What's "Useful" About the Critics' Choice TV Awards
Broadcast Film Critics Association president Joey Berlin reveals why the small-screen version of his awards show, now on A&E, has never been more relevant in helping to guide inundated voters and what makes him "cringe" about other awards shows.
This story first appeared in the June 5 issue of The Hollywood Reporter magazine. To receive the magazine, click here to subscribe.
If your head spins at the notion of another awards fete, have no fear. Joey Berlin believes this one is actually "useful." The fifth annual Critics' Choice Television Awards has emerged as an important first stop for Emmy contenders, and show producer Berlin promises a show filled with new faces and maybe even some first-time winners. Emceed by So You Think You Can Dance host Cat Deeley, the star-studded affair -- held at the Beverly Hilton on Sunday, May 31, and broadcast on A&E at 5 p.m. PT -- offers a handy user's guide as Emmy season gets underway.
How is the voting body for this show different from the Critics' Choice Movie Awards held in the fall?
The film awards are voted on by the members of the Broadcast Film Critics Association. That's about 300 movie critics and journalists. This show is comprised of broadcast television journalists -- people who are reporting on television broadcast media -- almost 100 in all. A small overlap exists between the two memberships, but they're pretty much separate.
How do you think this show has evolved in its relevance to the Emmys?
The Globes is a film awards show with TV stuff tacked onto it. And there's the TCA Awards in the summer, then finally the Emmys, which are the gold standard for TV. So it only felt logical, organic and useful for this group to weigh in, too, just before the Emmy balloting begins. I'm a TV Academy member, too, and there are only so many hours in the day for Emmy voters to watch our screeners! I want to do a good job of voting, and the Critics' Choice TV Awards offer some guidance. The whole awards game can be seen through cynical eyes, but really, it's part of an ecosystem that supports quality programming.
What changes have you made in broadcasting the show this year?
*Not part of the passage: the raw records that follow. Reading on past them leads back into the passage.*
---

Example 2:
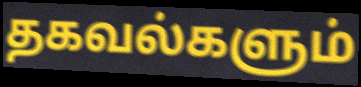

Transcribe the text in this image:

தகவல்களும்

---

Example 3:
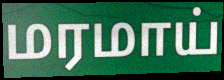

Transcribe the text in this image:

மரமாய்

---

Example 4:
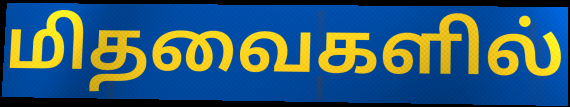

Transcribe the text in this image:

மிதவைகளில்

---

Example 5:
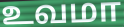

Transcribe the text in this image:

உவமா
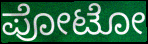
ಪೋಟೋ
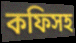
কফিসহ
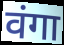
वंगा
Last year's aired on The CW, and now both the Critics' Choice movie awards and our show will be broadcast live on A&E. We were thrilled with what the network did with the film awards last fall, and they're showing the same support for this show. We've had to stop asking people to be presenters because we almost have too many!
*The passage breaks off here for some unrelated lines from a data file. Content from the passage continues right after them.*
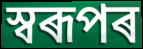
স্বৰূপৰ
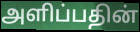
அளிப்பதின்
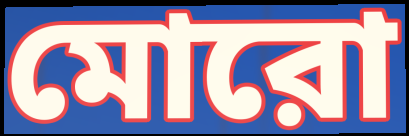
মোরো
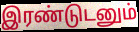
இரண்டுடனும்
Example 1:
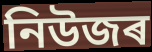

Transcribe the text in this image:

নিউজৰ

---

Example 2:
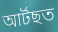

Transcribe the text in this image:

আৰ্টছত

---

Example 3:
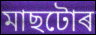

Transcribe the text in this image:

মাছটোৰ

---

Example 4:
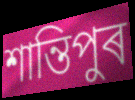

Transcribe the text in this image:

শান্তিপুৰ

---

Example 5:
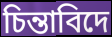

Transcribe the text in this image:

চিন্তাবিদে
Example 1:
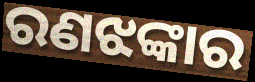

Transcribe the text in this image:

ରଣଝଙ୍କାର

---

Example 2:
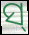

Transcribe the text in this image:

ସ୍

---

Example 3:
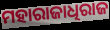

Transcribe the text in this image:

ମହାରାଜାଧିରାଜ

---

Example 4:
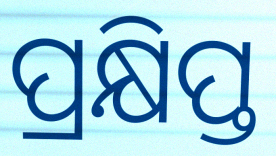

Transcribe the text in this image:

ପ୍ରକ୍ଷିପ୍ତ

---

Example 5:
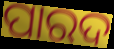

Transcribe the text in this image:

ପାରଦ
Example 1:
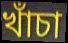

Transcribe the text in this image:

খাঁচা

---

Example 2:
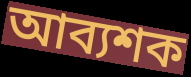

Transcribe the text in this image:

আব্যশক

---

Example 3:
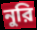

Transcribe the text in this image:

নুরি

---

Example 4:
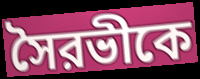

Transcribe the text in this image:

সৈরভীকে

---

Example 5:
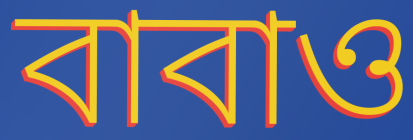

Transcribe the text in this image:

বাবাও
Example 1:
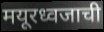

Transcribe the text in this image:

मयूरध्वजाची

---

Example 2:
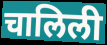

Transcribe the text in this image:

चालिली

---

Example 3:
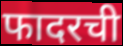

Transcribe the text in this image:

फादरची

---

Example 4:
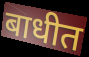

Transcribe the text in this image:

बाधीत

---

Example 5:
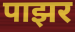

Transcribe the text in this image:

पाझर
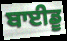
ਬਾਈਡੂ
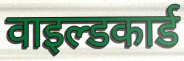
वाइल्डकार्ड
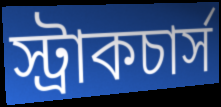
স্ট্রাকচার্স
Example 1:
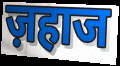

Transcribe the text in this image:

There are a lot of so-called fringy nominees this year, from shows like SundanceTV's drama Rectify to FX's summer comedy You're the Worst. Conversely a lot of Emmy mainstays like Modern Family and Mad Men were snubbed. Did any of these results surprise you?
I'm really happy to see that the nominating committees went for a lot of new talent. The fact of the matter is that Modern Family is a great show. I'm a big fan. But it's won the Emmy five times; it's an established show. This is a great opportunity for emerging talent to get attention.
Will we see you onstage that night as the requisite voice of authority?
(Laughs.) Absolutely not. I always cringe when those people come on stage. That's when, if I'm watching at home, I go make a sandwich.